Extracted data entries:

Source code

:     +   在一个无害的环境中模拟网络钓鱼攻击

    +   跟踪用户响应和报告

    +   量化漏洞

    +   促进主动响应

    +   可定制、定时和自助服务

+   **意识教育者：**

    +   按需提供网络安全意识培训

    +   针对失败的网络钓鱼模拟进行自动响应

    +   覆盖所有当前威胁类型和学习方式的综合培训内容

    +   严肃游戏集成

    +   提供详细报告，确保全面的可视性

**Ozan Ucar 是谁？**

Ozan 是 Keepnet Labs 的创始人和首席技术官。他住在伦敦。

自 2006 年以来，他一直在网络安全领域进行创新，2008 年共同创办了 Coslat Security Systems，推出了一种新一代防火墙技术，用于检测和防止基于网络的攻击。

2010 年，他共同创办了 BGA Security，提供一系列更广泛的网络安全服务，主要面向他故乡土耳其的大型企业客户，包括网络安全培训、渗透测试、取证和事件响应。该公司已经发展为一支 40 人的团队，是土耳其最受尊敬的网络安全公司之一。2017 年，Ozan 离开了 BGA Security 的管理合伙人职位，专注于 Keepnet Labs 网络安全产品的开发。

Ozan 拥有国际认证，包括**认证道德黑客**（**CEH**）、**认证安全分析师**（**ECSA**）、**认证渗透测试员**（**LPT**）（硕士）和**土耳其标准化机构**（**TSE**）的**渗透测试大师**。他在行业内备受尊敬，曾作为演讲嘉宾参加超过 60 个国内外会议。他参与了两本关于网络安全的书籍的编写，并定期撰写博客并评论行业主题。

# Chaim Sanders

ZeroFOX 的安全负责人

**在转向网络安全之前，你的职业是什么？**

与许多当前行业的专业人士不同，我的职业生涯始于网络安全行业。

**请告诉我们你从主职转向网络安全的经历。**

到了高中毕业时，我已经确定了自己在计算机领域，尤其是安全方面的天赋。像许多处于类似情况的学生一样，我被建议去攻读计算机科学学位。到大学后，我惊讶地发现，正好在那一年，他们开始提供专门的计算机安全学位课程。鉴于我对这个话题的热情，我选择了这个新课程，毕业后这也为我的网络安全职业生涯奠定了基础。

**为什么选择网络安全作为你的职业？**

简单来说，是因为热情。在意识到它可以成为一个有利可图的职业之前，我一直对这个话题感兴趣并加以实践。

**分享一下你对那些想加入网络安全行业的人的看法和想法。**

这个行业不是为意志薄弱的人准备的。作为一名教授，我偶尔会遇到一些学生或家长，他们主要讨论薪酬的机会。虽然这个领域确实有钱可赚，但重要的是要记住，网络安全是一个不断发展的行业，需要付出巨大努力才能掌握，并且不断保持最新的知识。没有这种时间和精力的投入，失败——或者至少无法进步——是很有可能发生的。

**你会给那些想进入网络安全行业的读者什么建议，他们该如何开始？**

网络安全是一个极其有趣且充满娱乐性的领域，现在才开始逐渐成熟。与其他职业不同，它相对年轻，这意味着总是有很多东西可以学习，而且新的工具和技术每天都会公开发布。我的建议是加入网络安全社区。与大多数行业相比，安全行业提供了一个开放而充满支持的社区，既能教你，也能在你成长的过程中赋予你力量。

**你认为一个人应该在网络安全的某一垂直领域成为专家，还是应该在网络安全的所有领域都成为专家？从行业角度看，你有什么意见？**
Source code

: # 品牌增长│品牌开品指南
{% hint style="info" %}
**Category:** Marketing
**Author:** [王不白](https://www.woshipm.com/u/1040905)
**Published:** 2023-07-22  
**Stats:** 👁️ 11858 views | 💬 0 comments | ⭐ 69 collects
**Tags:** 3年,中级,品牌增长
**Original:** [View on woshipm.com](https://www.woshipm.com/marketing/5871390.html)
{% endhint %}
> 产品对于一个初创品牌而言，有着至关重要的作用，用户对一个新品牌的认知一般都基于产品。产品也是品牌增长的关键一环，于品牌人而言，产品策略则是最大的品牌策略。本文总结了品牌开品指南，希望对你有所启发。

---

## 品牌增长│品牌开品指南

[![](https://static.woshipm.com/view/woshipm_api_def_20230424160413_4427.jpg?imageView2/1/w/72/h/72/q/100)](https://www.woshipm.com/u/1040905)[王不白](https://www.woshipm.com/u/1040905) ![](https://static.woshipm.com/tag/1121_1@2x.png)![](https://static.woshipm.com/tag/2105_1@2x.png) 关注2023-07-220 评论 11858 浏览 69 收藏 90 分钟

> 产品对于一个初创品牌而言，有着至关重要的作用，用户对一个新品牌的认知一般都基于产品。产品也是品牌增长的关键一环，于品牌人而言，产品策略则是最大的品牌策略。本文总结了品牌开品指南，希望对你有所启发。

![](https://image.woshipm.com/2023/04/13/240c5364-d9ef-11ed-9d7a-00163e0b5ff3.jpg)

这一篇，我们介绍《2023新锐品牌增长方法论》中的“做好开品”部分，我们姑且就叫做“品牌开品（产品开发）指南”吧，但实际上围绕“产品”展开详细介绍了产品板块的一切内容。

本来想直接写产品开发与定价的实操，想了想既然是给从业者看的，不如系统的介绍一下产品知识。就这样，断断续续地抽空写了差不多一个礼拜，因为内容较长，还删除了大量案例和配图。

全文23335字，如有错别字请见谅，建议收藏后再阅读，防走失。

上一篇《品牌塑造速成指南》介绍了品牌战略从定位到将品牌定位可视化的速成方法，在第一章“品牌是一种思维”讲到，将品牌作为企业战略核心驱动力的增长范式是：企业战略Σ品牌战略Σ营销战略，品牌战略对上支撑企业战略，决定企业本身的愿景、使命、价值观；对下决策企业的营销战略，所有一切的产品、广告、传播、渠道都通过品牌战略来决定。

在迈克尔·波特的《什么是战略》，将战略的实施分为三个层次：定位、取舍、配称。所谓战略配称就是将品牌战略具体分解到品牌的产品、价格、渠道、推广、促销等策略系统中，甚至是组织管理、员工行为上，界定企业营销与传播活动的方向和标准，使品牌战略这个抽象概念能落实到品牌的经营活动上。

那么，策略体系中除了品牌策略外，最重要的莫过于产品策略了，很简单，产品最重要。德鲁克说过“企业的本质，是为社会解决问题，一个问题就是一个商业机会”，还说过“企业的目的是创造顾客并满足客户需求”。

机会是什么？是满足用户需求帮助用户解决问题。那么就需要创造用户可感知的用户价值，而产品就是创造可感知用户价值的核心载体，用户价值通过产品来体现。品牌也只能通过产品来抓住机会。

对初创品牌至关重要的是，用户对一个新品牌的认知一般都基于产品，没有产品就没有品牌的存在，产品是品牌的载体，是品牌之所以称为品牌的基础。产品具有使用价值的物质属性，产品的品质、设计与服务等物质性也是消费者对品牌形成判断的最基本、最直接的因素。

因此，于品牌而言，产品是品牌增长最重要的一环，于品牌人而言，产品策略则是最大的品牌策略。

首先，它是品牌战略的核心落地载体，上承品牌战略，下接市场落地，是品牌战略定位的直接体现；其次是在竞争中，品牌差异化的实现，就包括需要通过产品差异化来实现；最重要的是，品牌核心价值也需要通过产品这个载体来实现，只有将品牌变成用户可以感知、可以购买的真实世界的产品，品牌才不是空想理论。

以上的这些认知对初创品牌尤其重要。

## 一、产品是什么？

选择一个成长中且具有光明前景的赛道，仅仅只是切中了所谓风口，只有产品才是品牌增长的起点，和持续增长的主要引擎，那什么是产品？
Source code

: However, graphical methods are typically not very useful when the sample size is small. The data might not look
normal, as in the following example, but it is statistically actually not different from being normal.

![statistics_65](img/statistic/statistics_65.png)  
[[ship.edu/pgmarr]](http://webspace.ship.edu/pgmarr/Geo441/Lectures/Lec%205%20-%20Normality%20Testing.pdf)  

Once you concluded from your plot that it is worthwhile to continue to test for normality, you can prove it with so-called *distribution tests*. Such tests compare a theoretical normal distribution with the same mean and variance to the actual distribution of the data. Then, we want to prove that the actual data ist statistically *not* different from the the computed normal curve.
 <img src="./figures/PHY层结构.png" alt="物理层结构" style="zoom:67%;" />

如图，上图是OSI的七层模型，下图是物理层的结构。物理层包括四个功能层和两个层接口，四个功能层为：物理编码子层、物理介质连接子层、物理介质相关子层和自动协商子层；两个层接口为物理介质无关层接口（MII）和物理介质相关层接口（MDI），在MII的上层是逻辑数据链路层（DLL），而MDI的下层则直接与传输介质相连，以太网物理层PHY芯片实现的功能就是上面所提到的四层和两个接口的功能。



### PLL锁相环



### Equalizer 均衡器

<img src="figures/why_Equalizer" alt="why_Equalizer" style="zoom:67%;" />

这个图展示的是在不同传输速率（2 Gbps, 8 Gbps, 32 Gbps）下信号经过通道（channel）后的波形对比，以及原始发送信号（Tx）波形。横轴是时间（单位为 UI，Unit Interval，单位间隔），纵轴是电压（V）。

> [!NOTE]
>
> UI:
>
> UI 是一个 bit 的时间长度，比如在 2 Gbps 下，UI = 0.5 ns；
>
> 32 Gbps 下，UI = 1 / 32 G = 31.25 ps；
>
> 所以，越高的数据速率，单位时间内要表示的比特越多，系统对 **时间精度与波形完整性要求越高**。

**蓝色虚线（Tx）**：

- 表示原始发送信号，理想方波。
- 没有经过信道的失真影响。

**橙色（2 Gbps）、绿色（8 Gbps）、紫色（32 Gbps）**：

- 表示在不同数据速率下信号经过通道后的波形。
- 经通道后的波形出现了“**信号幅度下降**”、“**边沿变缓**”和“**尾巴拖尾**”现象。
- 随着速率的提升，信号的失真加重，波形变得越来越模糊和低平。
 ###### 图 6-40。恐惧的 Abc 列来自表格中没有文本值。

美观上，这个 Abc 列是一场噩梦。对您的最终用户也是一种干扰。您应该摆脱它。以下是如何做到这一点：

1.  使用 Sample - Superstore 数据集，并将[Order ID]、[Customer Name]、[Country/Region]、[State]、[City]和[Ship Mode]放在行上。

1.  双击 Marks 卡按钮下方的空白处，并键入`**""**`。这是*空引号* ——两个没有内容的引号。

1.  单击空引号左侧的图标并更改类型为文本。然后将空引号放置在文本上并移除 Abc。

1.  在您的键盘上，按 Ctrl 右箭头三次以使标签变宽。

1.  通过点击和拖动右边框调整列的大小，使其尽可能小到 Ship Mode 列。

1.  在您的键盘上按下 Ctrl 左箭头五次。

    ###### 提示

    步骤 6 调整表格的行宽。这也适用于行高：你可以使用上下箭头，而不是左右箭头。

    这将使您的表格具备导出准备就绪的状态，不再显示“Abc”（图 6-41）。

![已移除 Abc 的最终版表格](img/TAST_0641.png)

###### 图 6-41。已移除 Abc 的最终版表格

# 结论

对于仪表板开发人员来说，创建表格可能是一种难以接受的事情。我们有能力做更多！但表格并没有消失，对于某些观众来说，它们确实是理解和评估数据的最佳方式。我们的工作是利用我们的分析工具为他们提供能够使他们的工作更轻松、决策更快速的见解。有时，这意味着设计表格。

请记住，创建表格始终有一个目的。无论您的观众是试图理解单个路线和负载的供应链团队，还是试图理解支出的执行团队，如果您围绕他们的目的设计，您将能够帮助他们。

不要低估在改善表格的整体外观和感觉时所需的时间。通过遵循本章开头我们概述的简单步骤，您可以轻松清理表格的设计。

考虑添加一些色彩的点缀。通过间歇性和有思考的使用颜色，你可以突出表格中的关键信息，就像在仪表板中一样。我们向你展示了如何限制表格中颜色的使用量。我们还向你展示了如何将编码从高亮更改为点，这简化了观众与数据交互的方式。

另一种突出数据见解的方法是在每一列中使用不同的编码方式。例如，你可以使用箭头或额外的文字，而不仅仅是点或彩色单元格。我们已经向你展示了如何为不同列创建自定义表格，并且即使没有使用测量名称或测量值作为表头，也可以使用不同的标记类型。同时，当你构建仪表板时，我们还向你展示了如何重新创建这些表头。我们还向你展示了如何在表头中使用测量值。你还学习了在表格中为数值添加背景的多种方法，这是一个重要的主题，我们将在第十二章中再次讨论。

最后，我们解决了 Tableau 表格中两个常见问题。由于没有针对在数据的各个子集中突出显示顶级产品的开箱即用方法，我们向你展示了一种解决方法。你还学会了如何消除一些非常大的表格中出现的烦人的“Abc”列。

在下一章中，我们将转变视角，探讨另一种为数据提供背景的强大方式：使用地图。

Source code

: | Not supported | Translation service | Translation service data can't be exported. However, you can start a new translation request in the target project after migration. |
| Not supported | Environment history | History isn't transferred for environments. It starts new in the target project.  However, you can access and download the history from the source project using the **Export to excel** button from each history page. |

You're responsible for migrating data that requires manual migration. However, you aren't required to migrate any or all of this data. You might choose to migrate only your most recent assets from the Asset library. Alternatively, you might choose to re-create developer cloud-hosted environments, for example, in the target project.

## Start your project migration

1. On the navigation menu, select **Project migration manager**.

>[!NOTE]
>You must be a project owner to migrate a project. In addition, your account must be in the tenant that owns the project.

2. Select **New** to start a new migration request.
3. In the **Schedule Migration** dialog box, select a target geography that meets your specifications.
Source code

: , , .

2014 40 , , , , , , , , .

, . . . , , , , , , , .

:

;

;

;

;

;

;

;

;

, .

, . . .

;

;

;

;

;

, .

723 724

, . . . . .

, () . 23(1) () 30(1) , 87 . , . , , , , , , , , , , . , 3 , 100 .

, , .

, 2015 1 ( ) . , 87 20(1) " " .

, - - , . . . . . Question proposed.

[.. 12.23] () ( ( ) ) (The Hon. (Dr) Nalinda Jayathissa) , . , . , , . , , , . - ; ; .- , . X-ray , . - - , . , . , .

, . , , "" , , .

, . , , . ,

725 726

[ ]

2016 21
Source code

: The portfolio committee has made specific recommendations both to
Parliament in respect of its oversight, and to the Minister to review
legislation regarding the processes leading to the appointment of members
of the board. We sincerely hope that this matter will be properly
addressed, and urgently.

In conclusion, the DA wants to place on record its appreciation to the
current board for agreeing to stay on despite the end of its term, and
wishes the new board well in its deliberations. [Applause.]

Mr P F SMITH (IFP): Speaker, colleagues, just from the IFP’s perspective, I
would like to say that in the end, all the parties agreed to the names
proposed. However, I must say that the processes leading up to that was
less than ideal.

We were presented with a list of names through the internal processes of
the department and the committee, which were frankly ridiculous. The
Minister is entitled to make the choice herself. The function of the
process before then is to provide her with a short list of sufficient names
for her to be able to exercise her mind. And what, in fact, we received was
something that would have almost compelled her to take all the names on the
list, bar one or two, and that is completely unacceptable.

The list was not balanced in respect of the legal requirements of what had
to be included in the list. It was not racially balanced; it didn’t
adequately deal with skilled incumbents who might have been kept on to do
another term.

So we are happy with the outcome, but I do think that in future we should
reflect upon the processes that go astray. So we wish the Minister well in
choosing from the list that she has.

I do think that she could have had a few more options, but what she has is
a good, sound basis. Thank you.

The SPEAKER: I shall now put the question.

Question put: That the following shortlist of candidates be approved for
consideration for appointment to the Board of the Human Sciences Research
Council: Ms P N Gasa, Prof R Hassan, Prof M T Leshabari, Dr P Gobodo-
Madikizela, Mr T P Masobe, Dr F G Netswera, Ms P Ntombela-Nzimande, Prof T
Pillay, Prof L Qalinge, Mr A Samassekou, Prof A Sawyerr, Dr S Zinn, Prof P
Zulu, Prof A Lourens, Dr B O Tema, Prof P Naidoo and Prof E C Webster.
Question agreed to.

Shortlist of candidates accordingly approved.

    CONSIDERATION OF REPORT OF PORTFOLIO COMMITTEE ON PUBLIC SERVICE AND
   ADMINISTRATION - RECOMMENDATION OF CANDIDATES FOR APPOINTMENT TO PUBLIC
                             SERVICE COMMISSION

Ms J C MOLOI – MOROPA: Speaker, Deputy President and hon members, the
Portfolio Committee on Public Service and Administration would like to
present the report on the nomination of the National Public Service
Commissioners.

▶ EXERCISE GOAL
Transcribe word for word every line of the listing above, from the line containing "与许多当前行业的专业人士不同，我的职业生涯始于网络安全行业。" down to the line containing "那么，策略体系中除了品牌策略", with both of those lines included.

▶ RESPONSE
与许多当前行业的专业人士不同，我的职业生涯始于网络安全行业。

**请告诉我们你从主职转向网络安全的经历。**

到了高中毕业时，我已经确定了自己在计算机领域，尤其是安全方面的天赋。像许多处于类似情况的学生一样，我被建议去攻读计算机科学学位。到大学后，我惊讶地发现，正好在那一年，他们开始提供专门的计算机安全学位课程。鉴于我对这个话题的热情，我选择了这个新课程，毕业后这也为我的网络安全职业生涯奠定了基础。

**为什么选择网络安全作为你的职业？**

简单来说，是因为热情。在意识到它可以成为一个有利可图的职业之前，我一直对这个话题感兴趣并加以实践。

**分享一下你对那些想加入网络安全行业的人的看法和想法。**

这个行业不是为意志薄弱的人准备的。作为一名教授，我偶尔会遇到一些学生或家长，他们主要讨论薪酬的机会。虽然这个领域确实有钱可赚，但重要的是要记住，网络安全是一个不断发展的行业，需要付出巨大努力才能掌握，并且不断保持最新的知识。没有这种时间和精力的投入，失败——或者至少无法进步——是很有可能发生的。

**你会给那些想进入网络安全行业的读者什么建议，他们该如何开始？**

网络安全是一个极其有趣且充满娱乐性的领域，现在才开始逐渐成熟。与其他职业不同，它相对年轻，这意味着总是有很多东西可以学习，而且新的工具和技术每天都会公开发布。我的建议是加入网络安全社区。与大多数行业相比，安全行业提供了一个开放而充满支持的社区，既能教你，也能在你成长的过程中赋予你力量。

**你认为一个人应该在网络安全的某一垂直领域成为专家，还是应该在网络安全的所有领域都成为专家？从行业角度看，你有什么意见？**
Source code

: # 品牌增长│品牌开品指南
{% hint style="info" %}
**Category:** Marketing
**Author:** [王不白](https://www.woshipm.com/u/1040905)
**Published:** 2023-07-22  
**Stats:** 👁️ 11858 views | 💬 0 comments | ⭐ 69 collects
**Tags:** 3年,中级,品牌增长
**Original:** [View on woshipm.com](https://www.woshipm.com/marketing/5871390.html)
{% endhint %}
> 产品对于一个初创品牌而言，有着至关重要的作用，用户对一个新品牌的认知一般都基于产品。产品也是品牌增长的关键一环，于品牌人而言，产品策略则是最大的品牌策略。本文总结了品牌开品指南，希望对你有所启发。

---

## 品牌增长│品牌开品指南

[![](https://static.woshipm.com/view/woshipm_api_def_20230424160413_4427.jpg?imageView2/1/w/72/h/72/q/100)](https://www.woshipm.com/u/1040905)[王不白](https://www.woshipm.com/u/1040905) ![](https://static.woshipm.com/tag/1121_1@2x.png)![](https://static.woshipm.com/tag/2105_1@2x.png) 关注2023-07-220 评论 11858 浏览 69 收藏 90 分钟

> 产品对于一个初创品牌而言，有着至关重要的作用，用户对一个新品牌的认知一般都基于产品。产品也是品牌增长的关键一环，于品牌人而言，产品策略则是最大的品牌策略。本文总结了品牌开品指南，希望对你有所启发。

![](https://image.woshipm.com/2023/04/13/240c5364-d9ef-11ed-9d7a-00163e0b5ff3.jpg)

这一篇，我们介绍《2023新锐品牌增长方法论》中的“做好开品”部分，我们姑且就叫做“品牌开品（产品开发）指南”吧，但实际上围绕“产品”展开详细介绍了产品板块的一切内容。

本来想直接写产品开发与定价的实操，想了想既然是给从业者看的，不如系统的介绍一下产品知识。就这样，断断续续地抽空写了差不多一个礼拜，因为内容较长，还删除了大量案例和配图。

全文23335字，如有错别字请见谅，建议收藏后再阅读，防走失。

上一篇《品牌塑造速成指南》介绍了品牌战略从定位到将品牌定位可视化的速成方法，在第一章“品牌是一种思维”讲到，将品牌作为企业战略核心驱动力的增长范式是：企业战略Σ品牌战略Σ营销战略，品牌战略对上支撑企业战略，决定企业本身的愿景、使命、价值观；对下决策企业的营销战略，所有一切的产品、广告、传播、渠道都通过品牌战略来决定。

在迈克尔·波特的《什么是战略》，将战略的实施分为三个层次：定位、取舍、配称。所谓战略配称就是将品牌战略具体分解到品牌的产品、价格、渠道、推广、促销等策略系统中，甚至是组织管理、员工行为上，界定企业营销与传播活动的方向和标准，使品牌战略这个抽象概念能落实到品牌的经营活动上。

那么，策略体系中除了品牌策略外，最重要的莫过于产品策略了，很简单，产品最重要。德鲁克说过“企业的本质，是为社会解决问题，一个问题就是一个商业机会”，还说过“企业的目的是创造顾客并满足客户需求”。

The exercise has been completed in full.